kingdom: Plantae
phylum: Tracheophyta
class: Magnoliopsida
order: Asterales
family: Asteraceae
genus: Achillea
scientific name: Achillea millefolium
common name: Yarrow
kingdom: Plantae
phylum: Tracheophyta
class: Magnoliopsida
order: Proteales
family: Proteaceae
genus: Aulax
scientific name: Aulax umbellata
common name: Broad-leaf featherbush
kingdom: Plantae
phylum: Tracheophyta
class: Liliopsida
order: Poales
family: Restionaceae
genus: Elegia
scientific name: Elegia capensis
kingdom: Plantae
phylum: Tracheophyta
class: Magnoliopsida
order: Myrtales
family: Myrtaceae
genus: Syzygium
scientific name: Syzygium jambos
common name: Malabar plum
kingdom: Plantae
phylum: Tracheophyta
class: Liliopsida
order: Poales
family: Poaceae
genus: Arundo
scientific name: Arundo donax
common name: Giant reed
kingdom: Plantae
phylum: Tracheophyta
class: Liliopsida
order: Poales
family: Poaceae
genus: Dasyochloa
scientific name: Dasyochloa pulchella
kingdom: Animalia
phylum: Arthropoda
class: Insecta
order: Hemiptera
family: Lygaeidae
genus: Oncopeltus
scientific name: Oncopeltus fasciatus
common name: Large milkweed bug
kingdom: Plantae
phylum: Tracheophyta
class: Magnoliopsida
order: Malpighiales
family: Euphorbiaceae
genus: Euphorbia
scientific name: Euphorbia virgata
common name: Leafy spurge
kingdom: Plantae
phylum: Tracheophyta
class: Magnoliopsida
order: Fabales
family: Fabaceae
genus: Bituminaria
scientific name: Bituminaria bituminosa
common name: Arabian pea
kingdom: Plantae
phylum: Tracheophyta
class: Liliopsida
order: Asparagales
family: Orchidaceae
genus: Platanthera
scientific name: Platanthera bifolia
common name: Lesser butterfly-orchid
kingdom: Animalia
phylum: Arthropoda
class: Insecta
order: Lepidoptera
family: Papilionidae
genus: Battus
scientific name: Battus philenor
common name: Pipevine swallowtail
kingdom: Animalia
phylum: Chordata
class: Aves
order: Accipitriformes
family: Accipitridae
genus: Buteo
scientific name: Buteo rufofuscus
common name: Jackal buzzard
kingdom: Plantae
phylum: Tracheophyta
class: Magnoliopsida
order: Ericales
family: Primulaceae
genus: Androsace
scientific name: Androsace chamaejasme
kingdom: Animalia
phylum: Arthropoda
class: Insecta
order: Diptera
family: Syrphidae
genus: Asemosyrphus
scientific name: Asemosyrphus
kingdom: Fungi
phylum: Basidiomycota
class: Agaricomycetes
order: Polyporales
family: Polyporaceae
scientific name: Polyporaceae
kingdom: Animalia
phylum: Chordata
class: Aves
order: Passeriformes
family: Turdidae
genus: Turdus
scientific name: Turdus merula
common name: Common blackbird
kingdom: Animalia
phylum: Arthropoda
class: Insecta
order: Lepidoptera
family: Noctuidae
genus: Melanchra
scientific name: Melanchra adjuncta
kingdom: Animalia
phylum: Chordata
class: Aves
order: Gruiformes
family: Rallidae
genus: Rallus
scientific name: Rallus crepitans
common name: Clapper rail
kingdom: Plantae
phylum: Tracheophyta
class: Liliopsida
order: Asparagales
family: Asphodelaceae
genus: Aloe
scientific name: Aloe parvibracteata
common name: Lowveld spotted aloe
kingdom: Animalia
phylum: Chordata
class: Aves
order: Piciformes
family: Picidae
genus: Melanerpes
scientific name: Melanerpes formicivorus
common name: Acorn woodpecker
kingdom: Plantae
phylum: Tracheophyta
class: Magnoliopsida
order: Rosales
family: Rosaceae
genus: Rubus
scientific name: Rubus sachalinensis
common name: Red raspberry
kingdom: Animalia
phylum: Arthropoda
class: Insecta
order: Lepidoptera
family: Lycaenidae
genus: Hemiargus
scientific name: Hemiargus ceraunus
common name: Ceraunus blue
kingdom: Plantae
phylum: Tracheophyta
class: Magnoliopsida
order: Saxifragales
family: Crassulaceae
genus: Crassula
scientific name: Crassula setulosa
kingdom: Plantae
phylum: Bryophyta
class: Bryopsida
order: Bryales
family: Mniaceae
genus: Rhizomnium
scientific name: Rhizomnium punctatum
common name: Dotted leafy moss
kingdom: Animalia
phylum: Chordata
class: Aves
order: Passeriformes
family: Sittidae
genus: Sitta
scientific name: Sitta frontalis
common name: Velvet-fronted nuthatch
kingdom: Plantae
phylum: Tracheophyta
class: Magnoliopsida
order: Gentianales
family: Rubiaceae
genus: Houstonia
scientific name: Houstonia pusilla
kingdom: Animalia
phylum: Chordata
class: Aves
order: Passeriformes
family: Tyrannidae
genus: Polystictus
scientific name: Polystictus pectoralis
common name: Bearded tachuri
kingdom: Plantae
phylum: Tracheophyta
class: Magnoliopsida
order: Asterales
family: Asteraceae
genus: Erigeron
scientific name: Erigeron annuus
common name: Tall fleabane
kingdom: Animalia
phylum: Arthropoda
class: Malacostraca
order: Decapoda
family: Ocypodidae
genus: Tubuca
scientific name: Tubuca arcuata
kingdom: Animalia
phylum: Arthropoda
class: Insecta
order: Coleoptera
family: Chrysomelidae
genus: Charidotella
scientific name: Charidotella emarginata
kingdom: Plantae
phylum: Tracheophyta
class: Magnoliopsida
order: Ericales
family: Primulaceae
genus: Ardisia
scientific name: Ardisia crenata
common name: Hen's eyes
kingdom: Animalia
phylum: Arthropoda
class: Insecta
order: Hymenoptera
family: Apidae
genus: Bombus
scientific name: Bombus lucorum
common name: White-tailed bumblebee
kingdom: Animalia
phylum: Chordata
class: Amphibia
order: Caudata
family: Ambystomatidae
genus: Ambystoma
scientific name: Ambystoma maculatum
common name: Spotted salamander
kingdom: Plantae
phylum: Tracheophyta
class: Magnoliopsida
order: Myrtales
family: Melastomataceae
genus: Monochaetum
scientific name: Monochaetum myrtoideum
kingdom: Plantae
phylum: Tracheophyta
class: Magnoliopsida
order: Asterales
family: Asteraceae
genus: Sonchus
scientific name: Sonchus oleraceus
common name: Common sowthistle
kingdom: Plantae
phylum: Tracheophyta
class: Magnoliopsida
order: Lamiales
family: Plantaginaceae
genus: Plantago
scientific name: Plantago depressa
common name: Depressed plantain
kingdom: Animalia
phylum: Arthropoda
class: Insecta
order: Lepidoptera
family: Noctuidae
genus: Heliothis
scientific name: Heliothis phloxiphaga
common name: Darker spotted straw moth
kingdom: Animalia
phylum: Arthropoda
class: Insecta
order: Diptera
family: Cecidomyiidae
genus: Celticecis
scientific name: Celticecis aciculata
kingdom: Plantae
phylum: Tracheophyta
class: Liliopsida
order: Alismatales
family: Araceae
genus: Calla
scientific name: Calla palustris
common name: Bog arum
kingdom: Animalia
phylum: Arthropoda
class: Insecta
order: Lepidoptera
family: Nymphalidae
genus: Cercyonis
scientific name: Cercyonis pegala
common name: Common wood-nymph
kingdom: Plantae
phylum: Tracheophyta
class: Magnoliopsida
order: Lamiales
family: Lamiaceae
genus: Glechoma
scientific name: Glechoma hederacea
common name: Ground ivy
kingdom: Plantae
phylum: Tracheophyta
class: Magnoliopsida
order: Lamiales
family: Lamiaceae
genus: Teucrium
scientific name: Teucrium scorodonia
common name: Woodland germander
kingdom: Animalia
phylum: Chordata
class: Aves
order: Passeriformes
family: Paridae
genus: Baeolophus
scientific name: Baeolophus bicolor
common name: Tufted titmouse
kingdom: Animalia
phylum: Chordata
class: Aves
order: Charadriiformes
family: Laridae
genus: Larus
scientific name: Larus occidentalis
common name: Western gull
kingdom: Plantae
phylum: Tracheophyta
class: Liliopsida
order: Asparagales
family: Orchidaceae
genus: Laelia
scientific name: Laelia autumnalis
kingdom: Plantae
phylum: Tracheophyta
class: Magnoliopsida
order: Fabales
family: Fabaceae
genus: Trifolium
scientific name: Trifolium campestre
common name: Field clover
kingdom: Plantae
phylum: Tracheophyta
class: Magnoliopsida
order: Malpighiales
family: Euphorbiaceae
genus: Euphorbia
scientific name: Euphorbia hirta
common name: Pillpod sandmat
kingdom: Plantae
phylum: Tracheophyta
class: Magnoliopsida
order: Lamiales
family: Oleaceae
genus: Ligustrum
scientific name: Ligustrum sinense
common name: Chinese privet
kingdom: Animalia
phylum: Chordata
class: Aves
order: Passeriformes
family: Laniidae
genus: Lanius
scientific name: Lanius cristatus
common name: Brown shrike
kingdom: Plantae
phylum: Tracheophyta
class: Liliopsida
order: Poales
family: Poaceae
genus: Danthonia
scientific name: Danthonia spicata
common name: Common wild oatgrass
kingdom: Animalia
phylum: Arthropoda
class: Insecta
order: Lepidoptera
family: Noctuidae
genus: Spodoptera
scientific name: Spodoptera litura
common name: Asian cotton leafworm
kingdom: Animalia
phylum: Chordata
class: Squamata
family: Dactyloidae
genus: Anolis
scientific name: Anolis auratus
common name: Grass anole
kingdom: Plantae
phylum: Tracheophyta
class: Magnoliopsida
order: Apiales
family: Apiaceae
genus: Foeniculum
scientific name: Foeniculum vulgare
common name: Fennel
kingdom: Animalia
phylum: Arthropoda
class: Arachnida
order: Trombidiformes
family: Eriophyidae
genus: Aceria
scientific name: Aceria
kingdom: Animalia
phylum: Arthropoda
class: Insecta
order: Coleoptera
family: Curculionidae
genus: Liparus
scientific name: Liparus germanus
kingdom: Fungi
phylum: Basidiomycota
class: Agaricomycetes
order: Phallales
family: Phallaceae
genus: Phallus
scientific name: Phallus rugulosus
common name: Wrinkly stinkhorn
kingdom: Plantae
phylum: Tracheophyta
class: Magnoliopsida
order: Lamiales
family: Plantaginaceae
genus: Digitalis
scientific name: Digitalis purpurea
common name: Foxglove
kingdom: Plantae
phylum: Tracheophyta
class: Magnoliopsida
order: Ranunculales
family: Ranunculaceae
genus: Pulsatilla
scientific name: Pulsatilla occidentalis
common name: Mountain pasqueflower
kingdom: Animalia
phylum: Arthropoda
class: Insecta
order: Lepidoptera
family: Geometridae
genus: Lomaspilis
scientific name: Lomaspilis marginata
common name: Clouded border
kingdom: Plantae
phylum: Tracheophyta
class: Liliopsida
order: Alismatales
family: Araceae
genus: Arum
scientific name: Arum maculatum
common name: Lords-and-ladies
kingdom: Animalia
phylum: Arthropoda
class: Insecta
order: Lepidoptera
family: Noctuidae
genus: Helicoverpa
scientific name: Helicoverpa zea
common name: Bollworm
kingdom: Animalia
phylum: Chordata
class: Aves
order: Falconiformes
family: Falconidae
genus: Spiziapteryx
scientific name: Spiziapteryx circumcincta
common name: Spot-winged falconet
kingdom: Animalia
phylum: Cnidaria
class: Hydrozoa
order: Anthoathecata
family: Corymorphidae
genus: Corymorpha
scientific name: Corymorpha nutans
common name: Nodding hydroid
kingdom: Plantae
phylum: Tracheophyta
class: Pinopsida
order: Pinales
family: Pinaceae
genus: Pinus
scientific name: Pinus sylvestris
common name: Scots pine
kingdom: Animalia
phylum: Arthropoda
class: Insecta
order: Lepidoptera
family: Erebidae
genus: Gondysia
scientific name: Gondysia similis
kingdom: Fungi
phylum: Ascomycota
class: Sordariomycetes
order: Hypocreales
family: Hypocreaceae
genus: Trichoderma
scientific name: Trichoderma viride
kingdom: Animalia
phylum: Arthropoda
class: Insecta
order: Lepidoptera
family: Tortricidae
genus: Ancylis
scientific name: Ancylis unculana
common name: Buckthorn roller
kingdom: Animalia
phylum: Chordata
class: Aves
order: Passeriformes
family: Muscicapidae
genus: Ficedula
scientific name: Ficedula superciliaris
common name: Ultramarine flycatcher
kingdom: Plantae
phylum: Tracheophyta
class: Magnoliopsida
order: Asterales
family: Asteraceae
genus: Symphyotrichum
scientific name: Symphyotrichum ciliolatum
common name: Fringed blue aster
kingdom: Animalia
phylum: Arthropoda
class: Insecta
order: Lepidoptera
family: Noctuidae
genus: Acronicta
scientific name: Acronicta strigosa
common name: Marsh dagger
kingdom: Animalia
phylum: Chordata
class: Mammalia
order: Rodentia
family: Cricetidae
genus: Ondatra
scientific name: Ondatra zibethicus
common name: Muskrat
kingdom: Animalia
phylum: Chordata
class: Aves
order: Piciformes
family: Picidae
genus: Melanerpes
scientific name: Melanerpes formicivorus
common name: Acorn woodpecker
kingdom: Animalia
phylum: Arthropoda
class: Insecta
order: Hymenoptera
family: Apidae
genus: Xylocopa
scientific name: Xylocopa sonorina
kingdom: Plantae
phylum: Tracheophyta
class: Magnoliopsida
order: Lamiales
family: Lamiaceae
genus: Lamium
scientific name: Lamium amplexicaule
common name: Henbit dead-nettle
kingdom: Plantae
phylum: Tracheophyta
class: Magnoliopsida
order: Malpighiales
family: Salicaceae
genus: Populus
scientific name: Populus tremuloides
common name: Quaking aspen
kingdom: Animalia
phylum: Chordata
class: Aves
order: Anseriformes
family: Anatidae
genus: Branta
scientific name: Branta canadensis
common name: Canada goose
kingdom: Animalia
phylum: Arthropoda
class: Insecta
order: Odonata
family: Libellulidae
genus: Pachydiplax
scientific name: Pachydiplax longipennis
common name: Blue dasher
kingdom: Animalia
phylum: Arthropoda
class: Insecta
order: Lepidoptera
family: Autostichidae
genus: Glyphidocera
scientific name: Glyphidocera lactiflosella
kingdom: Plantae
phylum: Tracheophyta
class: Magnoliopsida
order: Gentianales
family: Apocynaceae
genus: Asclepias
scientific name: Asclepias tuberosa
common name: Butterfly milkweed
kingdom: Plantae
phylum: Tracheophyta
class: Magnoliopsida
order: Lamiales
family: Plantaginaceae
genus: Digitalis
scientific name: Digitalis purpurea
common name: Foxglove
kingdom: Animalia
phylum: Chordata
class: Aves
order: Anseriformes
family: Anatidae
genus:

**SET PROBLEM**
Copy the lines of the data above exactly, from the line with "family: Geometridae" through the line with "genus: Ficedula", including both of those lines.

**RESPONSE BELOW**
family: Geometridae
genus: Lomaspilis
scientific name: Lomaspilis marginata
common name: Clouded border
kingdom: Plantae
phylum: Tracheophyta
class: Liliopsida
order: Alismatales
family: Araceae
genus: Arum
scientific name: Arum maculatum
common name: Lords-and-ladies
kingdom: Animalia
phylum: Arthropoda
class: Insecta
order: Lepidoptera
family: Noctuidae
genus: Helicoverpa
scientific name: Helicoverpa zea
common name: Bollworm
kingdom: Animalia
phylum: Chordata
class: Aves
order: Falconiformes
family: Falconidae
genus: Spiziapteryx
scientific name: Spiziapteryx circumcincta
common name: Spot-winged falconet
kingdom: Animalia
phylum: Cnidaria
class: Hydrozoa
order: Anthoathecata
family: Corymorphidae
genus: Corymorpha
scientific name: Corymorpha nutans
common name: Nodding hydroid
kingdom: Plantae
phylum: Tracheophyta
class: Pinopsida
order: Pinales
family: Pinaceae
genus: Pinus
scientific name: Pinus sylvestris
common name: Scots pine
kingdom: Animalia
phylum: Arthropoda
class: Insecta
order: Lepidoptera
family: Erebidae
genus: Gondysia
scientific name: Gondysia similis
kingdom: Fungi
phylum: Ascomycota
class: Sordariomycetes
order: Hypocreales
family: Hypocreaceae
genus: Trichoderma
scientific name: Trichoderma viride
kingdom: Animalia
phylum: Arthropoda
class: Insecta
order: Lepidoptera
family: Tortricidae
genus: Ancylis
scientific name: Ancylis unculana
common name: Buckthorn roller
kingdom: Animalia
phylum: Chordata
class: Aves
order: Passeriformes
family: Muscicapidae
genus: Ficedula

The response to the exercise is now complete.